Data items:
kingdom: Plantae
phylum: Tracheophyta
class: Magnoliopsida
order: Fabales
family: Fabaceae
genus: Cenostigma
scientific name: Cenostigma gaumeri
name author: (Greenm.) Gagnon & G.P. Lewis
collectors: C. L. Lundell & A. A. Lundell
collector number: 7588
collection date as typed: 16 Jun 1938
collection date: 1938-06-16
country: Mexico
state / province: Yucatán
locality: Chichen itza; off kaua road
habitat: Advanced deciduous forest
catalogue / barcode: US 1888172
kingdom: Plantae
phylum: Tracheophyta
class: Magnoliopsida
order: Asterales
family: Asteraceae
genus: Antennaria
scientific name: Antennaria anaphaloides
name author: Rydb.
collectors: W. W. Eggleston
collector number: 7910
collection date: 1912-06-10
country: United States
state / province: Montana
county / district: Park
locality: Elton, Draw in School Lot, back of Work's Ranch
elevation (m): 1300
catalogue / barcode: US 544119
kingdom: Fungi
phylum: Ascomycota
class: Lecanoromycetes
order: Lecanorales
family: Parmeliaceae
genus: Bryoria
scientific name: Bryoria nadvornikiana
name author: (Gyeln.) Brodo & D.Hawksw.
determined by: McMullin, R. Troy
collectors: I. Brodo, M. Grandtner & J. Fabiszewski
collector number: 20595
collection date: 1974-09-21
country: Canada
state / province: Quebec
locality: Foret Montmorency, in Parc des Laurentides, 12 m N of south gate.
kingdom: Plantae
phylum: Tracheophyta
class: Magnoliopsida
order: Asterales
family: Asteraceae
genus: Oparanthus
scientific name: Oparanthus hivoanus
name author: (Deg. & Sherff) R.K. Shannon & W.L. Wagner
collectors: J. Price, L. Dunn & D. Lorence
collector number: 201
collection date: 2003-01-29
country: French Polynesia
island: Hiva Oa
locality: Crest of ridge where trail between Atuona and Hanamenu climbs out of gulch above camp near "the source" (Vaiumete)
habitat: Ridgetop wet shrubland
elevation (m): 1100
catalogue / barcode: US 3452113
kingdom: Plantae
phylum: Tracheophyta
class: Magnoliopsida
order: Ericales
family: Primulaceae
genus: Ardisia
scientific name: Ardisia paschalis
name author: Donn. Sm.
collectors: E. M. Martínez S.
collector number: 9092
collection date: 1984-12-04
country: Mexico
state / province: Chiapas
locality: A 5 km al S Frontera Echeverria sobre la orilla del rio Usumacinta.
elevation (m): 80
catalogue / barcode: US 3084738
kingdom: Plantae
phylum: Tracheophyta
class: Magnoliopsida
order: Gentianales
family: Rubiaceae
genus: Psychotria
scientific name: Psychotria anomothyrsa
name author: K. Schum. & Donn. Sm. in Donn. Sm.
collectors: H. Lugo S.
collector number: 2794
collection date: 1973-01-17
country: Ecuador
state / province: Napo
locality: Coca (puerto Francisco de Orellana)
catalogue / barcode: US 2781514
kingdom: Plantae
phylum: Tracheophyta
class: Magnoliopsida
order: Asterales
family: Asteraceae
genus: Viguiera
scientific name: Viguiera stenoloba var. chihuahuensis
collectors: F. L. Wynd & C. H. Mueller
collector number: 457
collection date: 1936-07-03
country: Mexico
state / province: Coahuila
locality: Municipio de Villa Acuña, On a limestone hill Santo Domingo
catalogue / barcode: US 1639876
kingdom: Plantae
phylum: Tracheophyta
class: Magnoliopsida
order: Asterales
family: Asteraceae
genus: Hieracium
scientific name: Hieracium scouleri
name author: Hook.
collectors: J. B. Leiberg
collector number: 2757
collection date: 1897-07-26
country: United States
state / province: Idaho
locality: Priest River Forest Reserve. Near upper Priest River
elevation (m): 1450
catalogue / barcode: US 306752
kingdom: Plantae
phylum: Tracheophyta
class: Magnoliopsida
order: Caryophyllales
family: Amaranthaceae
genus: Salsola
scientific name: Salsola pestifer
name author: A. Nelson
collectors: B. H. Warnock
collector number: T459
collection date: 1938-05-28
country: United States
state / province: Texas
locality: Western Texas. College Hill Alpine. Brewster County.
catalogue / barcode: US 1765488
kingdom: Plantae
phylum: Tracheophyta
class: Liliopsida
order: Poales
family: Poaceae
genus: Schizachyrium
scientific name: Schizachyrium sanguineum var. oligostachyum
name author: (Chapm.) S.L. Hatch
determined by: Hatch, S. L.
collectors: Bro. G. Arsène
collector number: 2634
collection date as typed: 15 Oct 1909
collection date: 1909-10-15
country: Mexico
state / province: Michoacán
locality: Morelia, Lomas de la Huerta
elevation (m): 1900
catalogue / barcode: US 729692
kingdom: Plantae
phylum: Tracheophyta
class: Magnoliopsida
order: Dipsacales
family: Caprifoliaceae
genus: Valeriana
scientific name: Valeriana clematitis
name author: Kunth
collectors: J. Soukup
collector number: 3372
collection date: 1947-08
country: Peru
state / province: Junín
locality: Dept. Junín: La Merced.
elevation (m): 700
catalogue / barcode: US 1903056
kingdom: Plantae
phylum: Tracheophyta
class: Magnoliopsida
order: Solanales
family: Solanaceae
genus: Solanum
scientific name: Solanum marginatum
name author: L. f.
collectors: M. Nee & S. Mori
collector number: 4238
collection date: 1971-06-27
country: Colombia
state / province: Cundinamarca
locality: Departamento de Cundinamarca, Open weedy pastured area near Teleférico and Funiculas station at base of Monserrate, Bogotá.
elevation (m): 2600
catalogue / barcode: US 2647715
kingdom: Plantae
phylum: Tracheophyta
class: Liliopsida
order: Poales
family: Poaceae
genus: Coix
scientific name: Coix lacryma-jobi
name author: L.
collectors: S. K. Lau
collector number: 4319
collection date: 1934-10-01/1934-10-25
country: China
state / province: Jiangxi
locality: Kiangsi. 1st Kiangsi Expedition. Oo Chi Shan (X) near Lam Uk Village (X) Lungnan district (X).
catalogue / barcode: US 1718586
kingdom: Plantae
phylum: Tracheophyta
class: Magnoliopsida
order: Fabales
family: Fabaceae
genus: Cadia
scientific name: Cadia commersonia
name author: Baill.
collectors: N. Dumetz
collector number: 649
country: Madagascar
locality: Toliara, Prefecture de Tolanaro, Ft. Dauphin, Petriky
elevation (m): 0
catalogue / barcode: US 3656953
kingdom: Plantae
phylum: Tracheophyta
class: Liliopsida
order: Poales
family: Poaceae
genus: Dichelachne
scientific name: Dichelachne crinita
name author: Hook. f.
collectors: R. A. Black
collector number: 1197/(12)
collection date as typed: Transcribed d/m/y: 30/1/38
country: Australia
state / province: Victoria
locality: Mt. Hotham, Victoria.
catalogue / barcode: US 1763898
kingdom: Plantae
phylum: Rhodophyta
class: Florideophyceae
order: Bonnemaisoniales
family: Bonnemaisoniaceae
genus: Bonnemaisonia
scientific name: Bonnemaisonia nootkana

## What is needed
Copy out every line of the entries above word for word, keeping each field name and its value unchanged.

## Result for this task
kingdom: Plantae
phylum: Tracheophyta
class: Magnoliopsida
order: Fabales
family: Fabaceae
genus: Cenostigma
scientific name: Cenostigma gaumeri
name author: (Greenm.) Gagnon & G.P. Lewis
collectors: C. L. Lundell & A. A. Lundell
collector number: 7588
collection date as typed: 16 Jun 1938
collection date: 1938-06-16
country: Mexico
state / province: Yucatán
locality: Chichen itza; off kaua road
habitat: Advanced deciduous forest
catalogue / barcode: US 1888172
kingdom: Plantae
phylum: Tracheophyta
class: Magnoliopsida
order: Asterales
family: Asteraceae
genus: Antennaria
scientific name: Antennaria anaphaloides
name author: Rydb.
collectors: W. W. Eggleston
collector number: 7910
collection date: 1912-06-10
country: United States
state / province: Montana
county / district: Park
locality: Elton, Draw in School Lot, back of Work's Ranch
elevation (m): 1300
catalogue / barcode: US 544119
kingdom: Fungi
phylum: Ascomycota
class: Lecanoromycetes
order: Lecanorales
family: Parmeliaceae
genus: Bryoria
scientific name: Bryoria nadvornikiana
name author: (Gyeln.) Brodo & D.Hawksw.
determined by: McMullin, R. Troy
collectors: I. Brodo, M. Grandtner & J. Fabiszewski
collector number: 20595
collection date: 1974-09-21
country: Canada
state / province: Quebec
locality: Foret Montmorency, in Parc des Laurentides, 12 m N of south gate.
kingdom: Plantae
phylum: Tracheophyta
class: Magnoliopsida
order: Asterales
family: Asteraceae
genus: Oparanthus
scientific name: Oparanthus hivoanus
name author: (Deg. & Sherff) R.K. Shannon & W.L. Wagner
collectors: J. Price, L. Dunn & D. Lorence
collector number: 201
collection date: 2003-01-29
country: French Polynesia
island: Hiva Oa
locality: Crest of ridge where trail between Atuona and Hanamenu climbs out of gulch above camp near "the source" (Vaiumete)
habitat: Ridgetop wet shrubland
elevation (m): 1100
catalogue / barcode: US 3452113
kingdom: Plantae
phylum: Tracheophyta
class: Magnoliopsida
order: Ericales
family: Primulaceae
genus: Ardisia
scientific name: Ardisia paschalis
name author: Donn. Sm.
collectors: E. M. Martínez S.
collector number: 9092
collection date: 1984-12-04
country: Mexico
state / province: Chiapas
locality: A 5 km al S Frontera Echeverria sobre la orilla del rio Usumacinta.
elevation (m): 80
catalogue / barcode: US 3084738
kingdom: Plantae
phylum: Tracheophyta
class: Magnoliopsida
order: Gentianales
family: Rubiaceae
genus: Psychotria
scientific name: Psychotria anomothyrsa
name author: K. Schum. & Donn. Sm. in Donn. Sm.
collectors: H. Lugo S.
collector number: 2794
collection date: 1973-01-17
country: Ecuador
state / province: Napo
locality: Coca (puerto Francisco de Orellana)
catalogue / barcode: US 2781514
kingdom: Plantae
phylum: Tracheophyta
class: Magnoliopsida
order: Asterales
family: Asteraceae
genus: Viguiera
scientific name: Viguiera stenoloba var. chihuahuensis
collectors: F. L. Wynd & C. H. Mueller
collector number: 457
collection date: 1936-07-03
country: Mexico
state / province: Coahuila
locality: Municipio de Villa Acuña, On a limestone hill Santo Domingo
catalogue / barcode: US 1639876
kingdom: Plantae
phylum: Tracheophyta
class: Magnoliopsida
order: Asterales
family: Asteraceae
genus: Hieracium
scientific name: Hieracium scouleri
name author: Hook.
collectors: J. B. Leiberg
collector number: 2757
collection date: 1897-07-26
country: United States
state / province: Idaho
locality: Priest River Forest Reserve. Near upper Priest River
elevation (m): 1450
catalogue / barcode: US 306752
kingdom: Plantae
phylum: Tracheophyta
class: Magnoliopsida
order: Caryophyllales
family: Amaranthaceae
genus: Salsola
scientific name: Salsola pestifer
name author: A. Nelson
collectors: B. H. Warnock
collector number: T459
collection date: 1938-05-28
country: United States
state / province: Texas
locality: Western Texas. College Hill Alpine. Brewster County.
catalogue / barcode: US 1765488
kingdom: Plantae
phylum: Tracheophyta
class: Liliopsida
order: Poales
family: Poaceae
genus: Schizachyrium
scientific name: Schizachyrium sanguineum var. oligostachyum
name author: (Chapm.) S.L. Hatch
determined by: Hatch, S. L.
collectors: Bro. G. Arsène
collector number: 2634
collection date as typed: 15 Oct 1909
collection date: 1909-10-15
country: Mexico
state / province: Michoacán
locality: Morelia, Lomas de la Huerta
elevation (m): 1900
catalogue / barcode: US 729692
kingdom: Plantae
phylum: Tracheophyta
class: Magnoliopsida
order: Dipsacales
family: Caprifoliaceae
genus: Valeriana
scientific name: Valeriana clematitis
name author: Kunth
collectors: J. Soukup
collector number: 3372
collection date: 1947-08
country: Peru
state / province: Junín
locality: Dept. Junín: La Merced.
elevation (m): 700
catalogue / barcode: US 1903056
kingdom: Plantae
phylum: Tracheophyta
class: Magnoliopsida
order: Solanales
family: Solanaceae
genus: Solanum
scientific name: Solanum marginatum
name author: L. f.
collectors: M. Nee & S. Mori
collector number: 4238
collection date: 1971-06-27
country: Colombia
state / province: Cundinamarca
locality: Departamento de Cundinamarca, Open weedy pastured area near Teleférico and Funiculas station at base of Monserrate, Bogotá.
elevation (m): 2600
catalogue / barcode: US 2647715
kingdom: Plantae
phylum: Tracheophyta
class: Liliopsida
order: Poales
family: Poaceae
genus: Coix
scientific name: Coix lacryma-jobi
name author: L.
collectors: S. K. Lau
collector number: 4319
collection date: 1934-10-01/1934-10-25
country: China
state / province: Jiangxi
locality: Kiangsi. 1st Kiangsi Expedition. Oo Chi Shan (X) near Lam Uk Village (X) Lungnan district (X).
catalogue / barcode: US 1718586
kingdom: Plantae
phylum: Tracheophyta
class: Magnoliopsida
order: Fabales
family: Fabaceae
genus: Cadia
scientific name: Cadia commersonia
name author: Baill.
collectors: N. Dumetz
collector number: 649
country: Madagascar
locality: Toliara, Prefecture de Tolanaro, Ft. Dauphin, Petriky
elevation (m): 0
catalogue / barcode: US 3656953
kingdom: Plantae
phylum: Tracheophyta
class: Liliopsida
order: Poales
family: Poaceae
genus: Dichelachne
scientific name: Dichelachne crinita
name author: Hook. f.
collectors: R. A. Black
collector number: 1197/(12)
collection date as typed: Transcribed d/m/y: 30/1/38
country: Australia
state / province: Victoria
locality: Mt. Hotham, Victoria.
catalogue / barcode: US 1763898
kingdom: Plantae
phylum: Rhodophyta
class: Florideophyceae
order: Bonnemaisoniales
family: Bonnemaisoniaceae
genus: Bonnemaisonia
scientific name: Bonnemaisonia nootkana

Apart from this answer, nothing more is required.